Pour cette raison, le bureau d'études préfère Renault, qui offre une valorisation plus attrayante et une visibilité plus élevée sur les six à douze prochains mois.
Vers des décisions sur les marques en 2026?
"Nous restons sceptiques quant à la stratégie et aux perspectives de Stellantis, compte tenu de la visibilité limitée sur la capacité de la nouvelle équipe de direction à remédier rapidement aux faiblesses structurelles telles que la surcapacité de production en Europe. En outre, l'absence d'indications de la part de la direction concernant l'ampleur d'une éventuelle reprise au cours de l'exercice 2026 pèse sur notre sentiment", abonde de son côté Adrien Brasey d'Alphavalue.
"Nous maintiendrons une opinion 'bearish' (pessimiste, NDLR) jusqu'à ce que l'amélioration des parts de marché en Amérique du Nord et en Europe soit évidente, en fonction du succès de l'offensive produit", poursuit-il.
In fine, il faudra vraisemblablement attendre la présentation du plan stratégique pour trouver des catalyseurs sur le titre ainsi que des décisions fortes.
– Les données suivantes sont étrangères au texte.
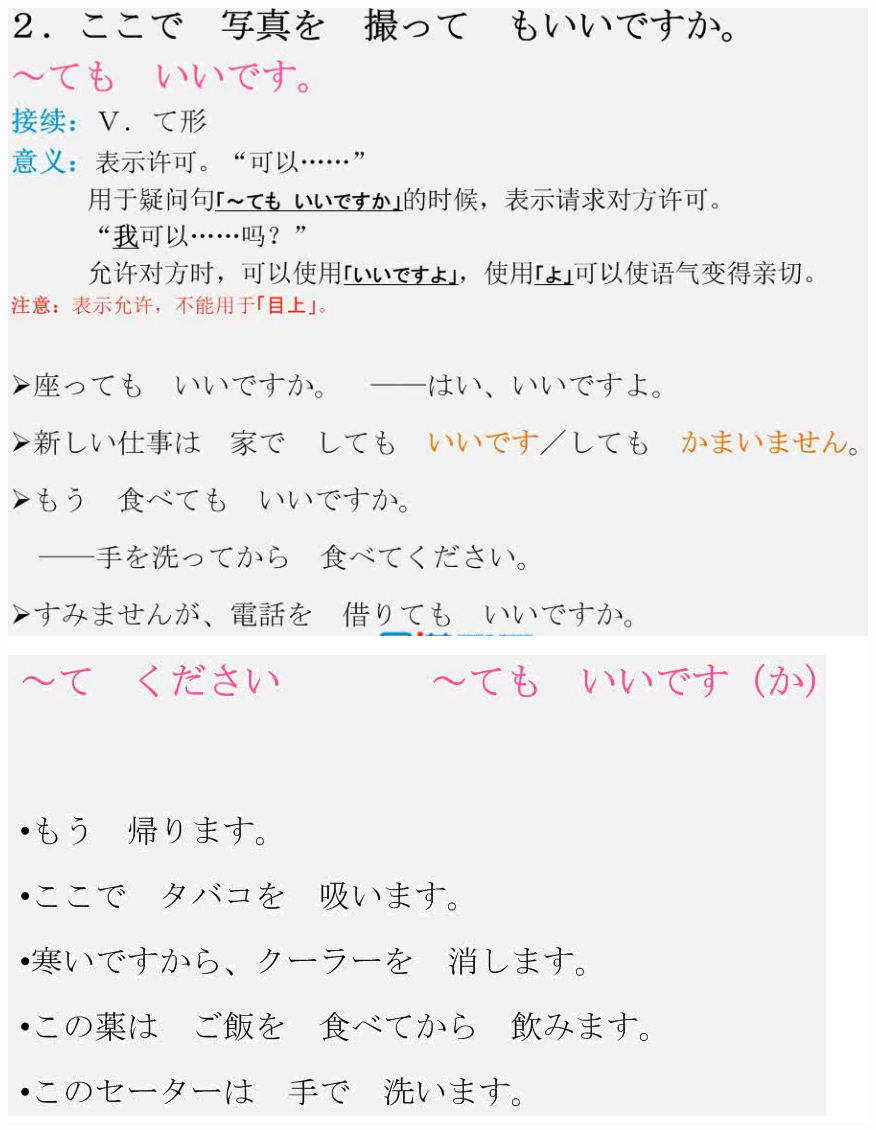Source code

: ![image-20201211214900871](新标准日本语学习笔记.assets/image-20201211214900871.png)

![image-20201211224221430](新标准日本语学习笔记.assets/image-20201211224221430.png)
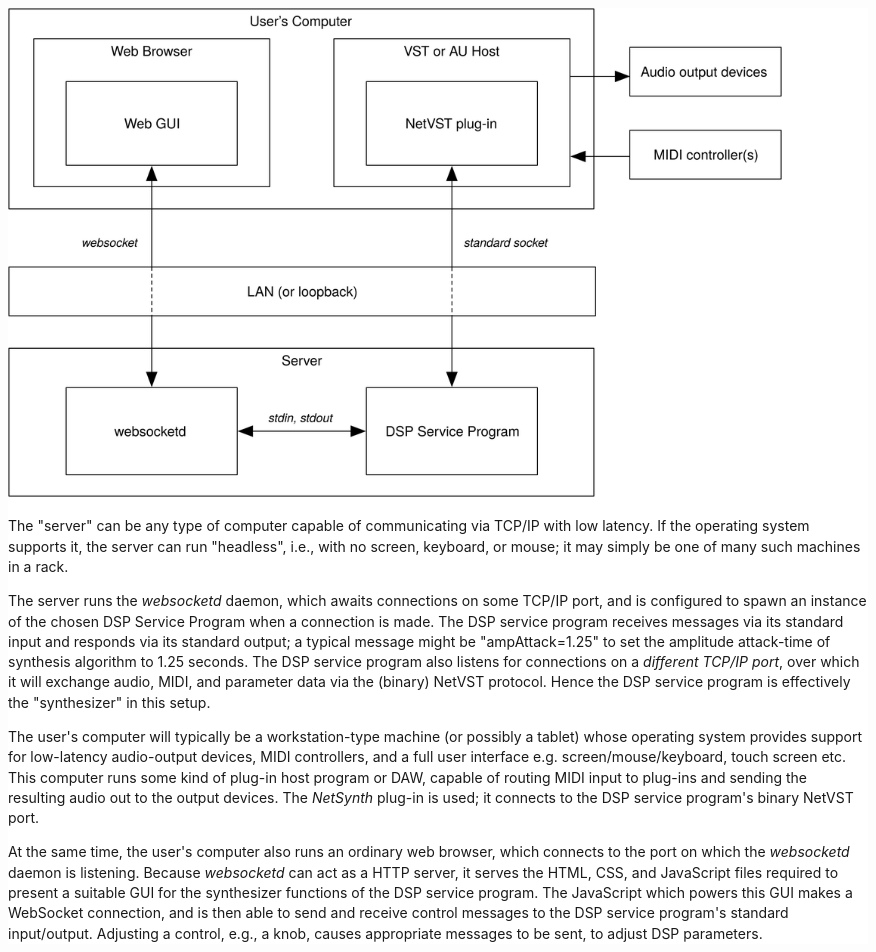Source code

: <img src="aknet-structure.svg" width=90% />

The "server" can be any type of computer capable of communicating via TCP/IP with low latency. If the operating system supports it, the server can run "headless", i.e., with no screen, keyboard, or mouse; it may simply be one of many such machines in a rack.

The server runs the *websocketd* daemon, which awaits connections on some TCP/IP port, and is configured to spawn an instance of the chosen DSP Service Program when a connection is made. The DSP service program receives messages via its standard input and responds via its standard output; a typical message might be "ampAttack=1.25" to set the amplitude attack-time of synthesis algorithm to 1.25 seconds. The DSP service program also listens for connections on a *different TCP/IP port*, over which it will exchange audio, MIDI, and parameter data via the (binary) NetVST protocol. Hence the DSP service program is effectively the "synthesizer" in this setup.

The user's computer will typically be a workstation-type machine (or possibly a tablet) whose operating system provides support for low-latency audio-output devices, MIDI controllers, and a full user interface e.g. screen/mouse/keyboard, touch screen etc. This computer runs some kind of plug-in host program or DAW, capable of routing MIDI input to plug-ins and sending the resulting audio out to the output devices. The *NetSynth* plug-in is used; it connects to the DSP service program's binary NetVST port.

At the same time, the user's computer also runs an ordinary web browser, which connects to the port on which the *websocketd* daemon is listening. Because *websocketd* can act as a HTTP server, it serves the HTML, CSS, and JavaScript files required to present a suitable GUI for the synthesizer functions of the DSP service program. The JavaScript which powers this GUI makes a WebSocket connection, and is then able to send and receive control messages to the DSP service program's standard input/output. Adjusting a control, e.g., a knob, causes appropriate messages to be sent, to adjust DSP parameters.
Les interrogations portent notamment sur le positionnement (voire la suppression pour certaines?) des 14 marques du groupe.
"Stellantis a trop de marques et de surcapacités. Mais il n'est pas sûr que la direction décidera de supprimer sèchement des marques. Il se peut très bien que certaines marques se retrouvent à souffrir d'un manque structurel d'investissement, ce qui les conduiraient à terme à 'mourir de mort naturel', juge sur ce dernier point, un intermédiaire financier.
"Il y aurait besoin de le faire (réduire le nombre de marques, NDLR) mais je ne sais pas s'ils le feront. Tavares avait une approche, tirée de l'exemple Opel. Il laissait une dernière chance aux marques de proposer un 'business model' pour rester viable. Mais il y a quand même des marques qui ne sont pas en excellente forme, comme Alfa Romeo ou Lancia. Quant à Maserati, le groupe n'affiche pas les marges qu'il devrait au vu de son positionnement. Vont-ils essayer de monétiser cette marque avec des investisseurs?", considère un autre.